URL reputation provides a “credit history” of sorts for a URL, but it does not provide current information about the safety of a URL. When looking at web safety, it is useful to remember what you learned in Investment 101: “Past performance does not predict future performance.” As we've seen, “good” websites today may host malware tomorrow. In the Web 2.0 world there are few examples of “good” websites that are guaranteed to be good forever.

Using URL reputation alone to defend against malware is like trying to know if it will rain today by checking to see if it rained yesterday.

Traffic Behavioral Analysis: Traffic behavior analysis identifies suspicious, atypical traffic that would suggest, for example, a new phishing scam or perhaps active malware communications from an infected notebook computer to a command-and-control computer.

Unlike reputation techniques, which are based on past behavior and provide valuable historical context, actively monitoring web-traffic patterns and anomalies provides a real-time look into emerging threats.Behavioral analysis of traffic, however, is only effective if it is based on a large volume of real world traffic.  

Using this cocktail of threat detection techniques in real-time provides a 360-degree view of the current web threat environment compared to the limited view you get when relying solely on URL filtering.
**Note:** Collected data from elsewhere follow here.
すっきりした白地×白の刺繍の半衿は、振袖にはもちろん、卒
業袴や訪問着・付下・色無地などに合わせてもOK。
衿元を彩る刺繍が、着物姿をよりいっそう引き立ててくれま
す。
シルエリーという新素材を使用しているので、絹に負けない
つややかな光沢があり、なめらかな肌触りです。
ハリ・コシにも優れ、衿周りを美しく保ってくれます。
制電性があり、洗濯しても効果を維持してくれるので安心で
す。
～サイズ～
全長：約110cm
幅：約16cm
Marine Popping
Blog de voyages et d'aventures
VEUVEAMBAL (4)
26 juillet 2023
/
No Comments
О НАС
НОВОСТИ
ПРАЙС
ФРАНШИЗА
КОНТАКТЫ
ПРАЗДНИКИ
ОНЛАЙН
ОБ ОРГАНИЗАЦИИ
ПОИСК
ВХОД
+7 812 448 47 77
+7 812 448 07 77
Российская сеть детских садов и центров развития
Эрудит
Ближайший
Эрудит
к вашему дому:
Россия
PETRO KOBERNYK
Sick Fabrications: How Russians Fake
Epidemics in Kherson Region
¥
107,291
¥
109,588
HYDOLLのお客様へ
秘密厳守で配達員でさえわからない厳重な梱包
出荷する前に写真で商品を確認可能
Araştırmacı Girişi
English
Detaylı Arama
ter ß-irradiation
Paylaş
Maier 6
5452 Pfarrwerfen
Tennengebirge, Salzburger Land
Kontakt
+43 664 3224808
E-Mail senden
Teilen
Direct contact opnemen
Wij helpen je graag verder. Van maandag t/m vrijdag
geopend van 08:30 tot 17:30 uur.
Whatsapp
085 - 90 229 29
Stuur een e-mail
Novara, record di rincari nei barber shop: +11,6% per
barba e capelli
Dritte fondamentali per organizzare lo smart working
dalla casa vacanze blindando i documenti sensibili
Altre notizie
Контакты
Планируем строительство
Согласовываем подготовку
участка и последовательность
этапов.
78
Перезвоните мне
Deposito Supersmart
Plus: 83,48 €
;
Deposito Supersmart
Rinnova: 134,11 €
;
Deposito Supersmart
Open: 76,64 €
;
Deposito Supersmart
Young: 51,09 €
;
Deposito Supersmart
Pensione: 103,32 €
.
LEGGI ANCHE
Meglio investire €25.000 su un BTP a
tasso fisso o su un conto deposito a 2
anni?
It's the difference between seeing the full picture and just seeing one piece of the puzzle.

The 360-degree view of web threats that real time scanning delivers also allows the dots to be connected. Simply crawling the web for dangerous sites yields a random collection of bad sites that are seemingly unrelated. However, relying on multiple techniques – including those described above, real time scanning can provide critical information on the source of malware infection.

- Dan Nadir is vice president of product strategy at ScanSafe.